Putusan Hakim Mahkamah Konstitusi terkait Ambang Batas Pencalonan Presiden

Mengenai ambang batas yang diatur dalam UU Pemilu sulit untuk dikabulkan oleh Hakim Mahkamah Konstitusi ( Hakim MK), berdasarkan 67 kelompok masyarakat yang mengajukan permohonan judicial review terkait pasal 222 dengan putusan tidak dapat diterima. Penolakan dari putusan Hakim MK terkait permohonan judicial review Pasal 222 UU Pemilu tentang syarat ambang batas pengusulan calon Presiden dan Wakil Presiden tidak pernah mempersoalkan hal-hal yang bersifat substabtial, yang dipersoalkan adalah alasan prosedural yaitu kedudukan hukum pemohon (legal standing) artinya hak pemohon tidak dirugikan secara konstitusional terkait ketentuan Pasal 222 UU Pemilu dan UU Pemilu merupakan kebijakan hukum terbuka (legal policy) DPR dalam membentuk UU.

Judicial Activism dalam Putusan Hakim Mahkamah Konstitusi

Pandangan Montesqueiu terkait pentingnya penemuan hukum oleh hakim bukan hanya sekadar sebagai corong undang-undang tetapi dapat lebih berkreasi terhadap hukum dengan tujuan demi terpenuhinya perlindungan terhadap hak warga negara dan hak asasi manusia, mewujudkan keadilan substantif, dan manfaat yang luas bagi rakyat.

Dalam proses peradilan, Hakim MK tidak hanya menemukan hukum tetapi juga membentuk hukum.
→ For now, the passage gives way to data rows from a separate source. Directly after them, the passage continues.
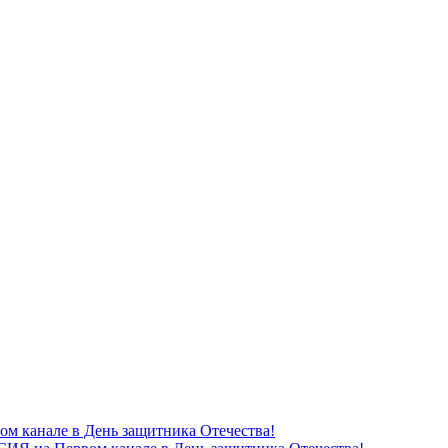
канале в День защитника Отечества!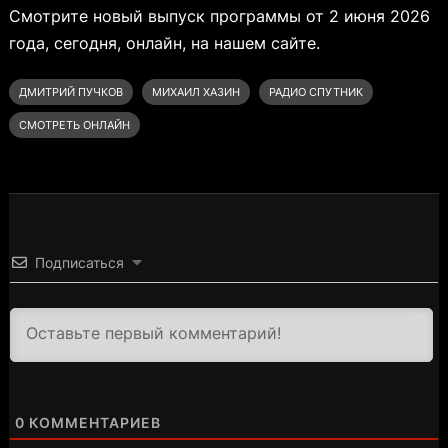
Смотрите новый выпуск программы от 2 июня 2026
года, сегодня, онлайн, на нашем сайте.
ДМИТРИЙ ПУЧКОВ
МИХАИЛ ХАЗИН
РАДИО СПУТНИК
СМОТРЕТЬ ОНЛАЙН
Подписаться
3000
0
КОММЕНТАРИЕВ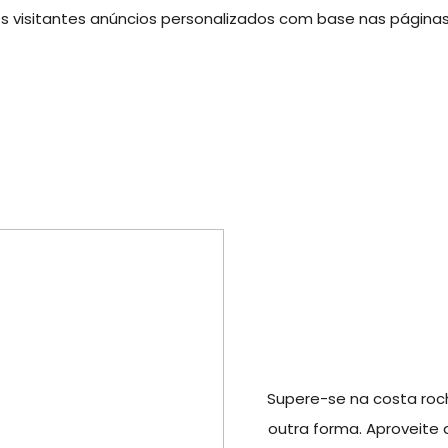
 visitantes anúncios personalizados com base nas páginas q
Supere-se na costa roc
outra forma. Aproveite 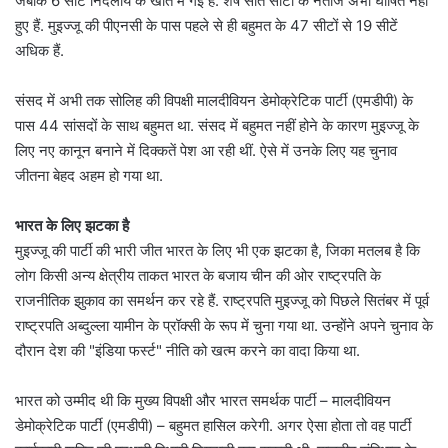
जबकि 6 सीटें निर्दलीय के खाते में गई हैं. शेष सात सीटों के नतीजे अभी घोषित नहीं
हुए हैं. मुइज्जू की पीएनसी के पास पहले से ही बहुमत के 47 सीटों से 19 सीटें
अधिक हैं.
संसद में अभी तक सोलिह की विपक्षी मालदीवियन डेमोक्रेटिक पार्टी (एमडीपी) के
पास 44 सांसदों के साथ बहुमत था. संसद में बहुमत नहीं होने के कारण मुइज्जू के
लिए नए कानून बनाने में दिक्कतें पेश आ रही थीं. ऐसे में उनके लिए यह चुनाव
जीतना बेहद अहम हो गया था.
भारत के लिए झटका है
मुइज्जू की पार्टी की भारी जीत भारत के लिए भी एक झटका है, जिका मतलब है कि
लोग किसी अन्य क्षेत्रीय ताकत भारत के बजाय चीन की ओर राष्ट्रपति के
राजनीतिक झुकाव का समर्थन कर रहे हैं. राष्ट्रपति मुइज्जू को पिछले सितंबर में पूर्व
राष्ट्रपति अब्दुल्ला यामीन के प्रॉक्सी के रूप में चुना गया था. उन्होंने अपने चुनाव के
दौरान देश की "इंडिया फर्स्ट" नीति को खत्म करने का वादा किया था.
भारत को उम्मीद थी कि मुख्य विपक्षी और भारत समर्थक पार्टी – मालदीवियन
डेमोक्रेटिक पार्टी (एमडीपी) – बहुमत हासिल करेगी. अगर ऐसा होता तो वह पार्टी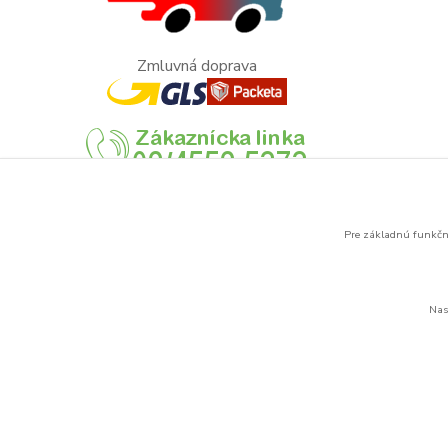
Zmluvná doprava
Pre základnú funkčno
Nas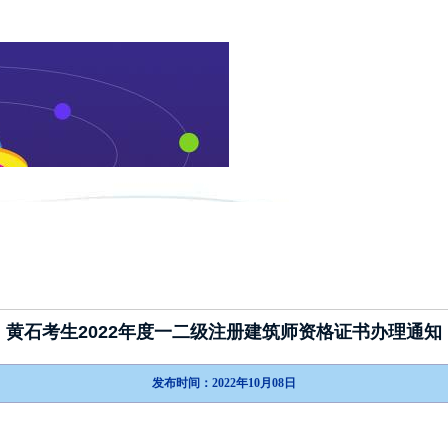
新闻动态
政策指南
考试介绍
黄石考生2022年度一二级注册建筑师资格证书办理通知
发布时间：2022年10月08日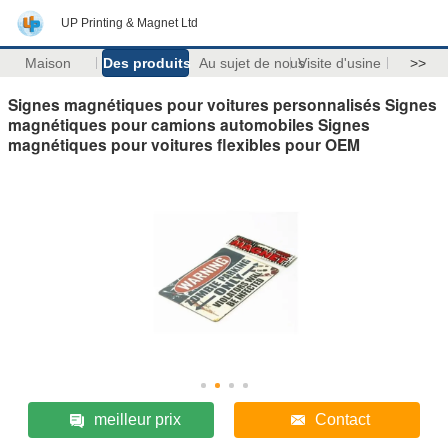
UP Printing & Magnet Ltd
Maison
Des produits
Au sujet de nous
Visite d'usine
>>
Signes magnétiques pour voitures personnalisés Signes
magnétiques pour camions automobiles Signes
magnétiques pour voitures flexibles pour OEM
meilleur prix
Contact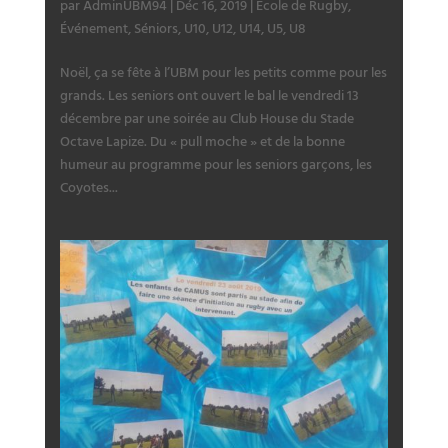
par
AdminUBM94
|
Déc 16, 2019
|
École de Rugby
,
Événement
,
Séniors
,
U10
,
U12
,
U14
,
U5
,
U8
Noël, ça se fête à l’UBM pour les petits comme pour les
grands. Les seniors ont ouvert le bal le vendredi 13
décembre par une soirée au Club House du Stade
Octave Lapize. Du « pull moche » et de la bonne
humeur au programme pour les seniors garçons, les
Coyotes...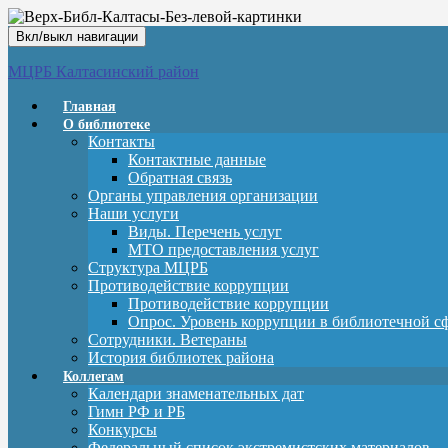
Вкл/выкл навигации
МЦРБ Калтасинский район
Главная
О библиотеке
Контакты
Контактные данные
Обратная связь
Органы управления организации
Наши услуги
Виды. Перечень услуг
МТО предоставления услуг
Структура МЦРБ
Противодействие коррупции
Противодействие коррупции
Опрос. Уровень коррупции в библиотечной с
Сотрудники. Ветераны
История библиотек района
Коллегам
Календари знаменательных дат
Гимн РФ и РБ
Конкурсы
Федеральный список экстремистских материалов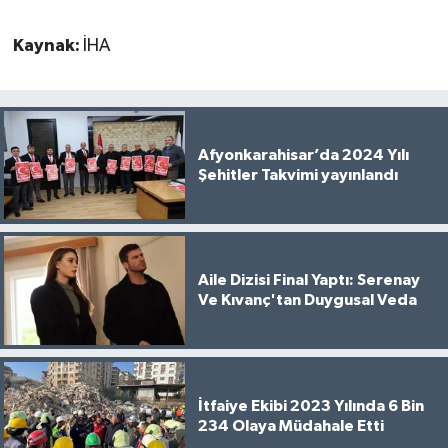
Kaynak:
İHA
Afyonkarahisar’da 2024 Yılı
Şehitler Takvimi yayınlandı
Aile Dizisi Final Yaptı: Serenay
Ve Kıvanç'tan Duygusal Veda
İtfaiye Ekibi 2023 Yılında 6 Bin
234 Olaya Müdahale Etti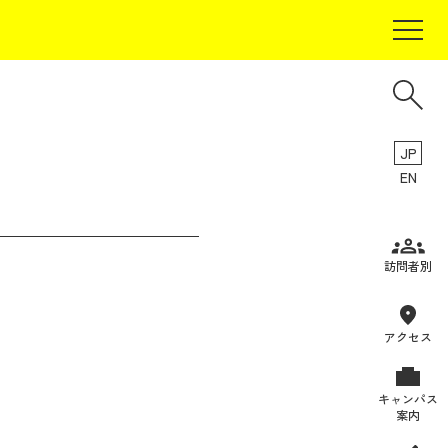
JP
EN
受験生の方
訪問者別
在学生の方
卒業生の方
アクセス
保証人の方
キャンパス
企業・研究者の方
案内
地域・一般の方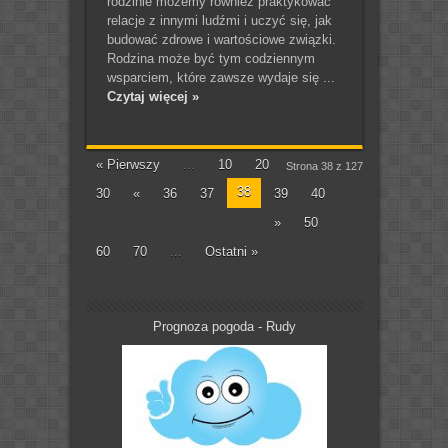
rodzinie możemy również praktykować
relacje z innymi ludźmi i uczyć się, jak
budować zdrowe i wartościowe związki.
Rodzina może być tym codziennym
wsparciem, które zawsze wydaje się ...
Czytaj więcej »
« Pierwszy
...
10
20
Strona 38 z 127
38
30
«
36
37
39
40
»
50
60
70
...
Ostatni »
Prognoza pogoda - Rudy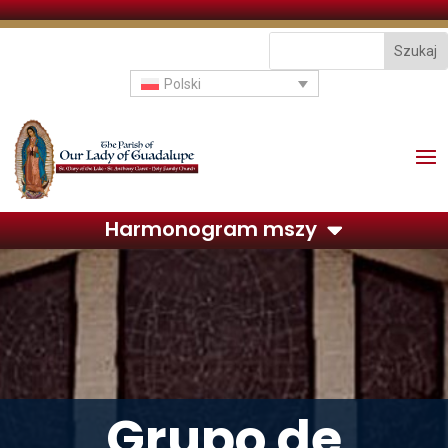
Polski
Harmonogram mszy
Grupo de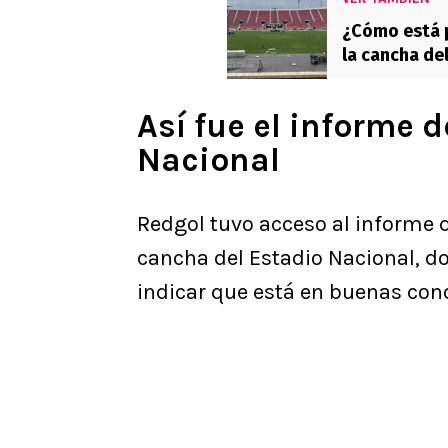
¿Cómo está p
la cancha de
Así fue el informe 
Nacional
Redgol tuvo acceso al informe qu
cancha del Estadio Nacional, d
indicar que está en buenas con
Mengutip tulisan Zaka Firma aditya dalam bukunya yang berjudul Asas Retroaktif Putusan MK, Hakim MK patut melakukan terobosan dengan menggunakan judicial activism agar perkara-perkara yang ditangani tidak membatasi dirinya terhadap pembatasan konstitusional, pembatasan kebijakan, dan pembatasan pendapat-pendapat para ahli yang berkembang dibidangnya. Hakim MK sebelum memutus perkara terhadap UU yang dimohonkan dapat melihat kembali original intens meskipun dalam aturan tersebut tidak menjelaskan.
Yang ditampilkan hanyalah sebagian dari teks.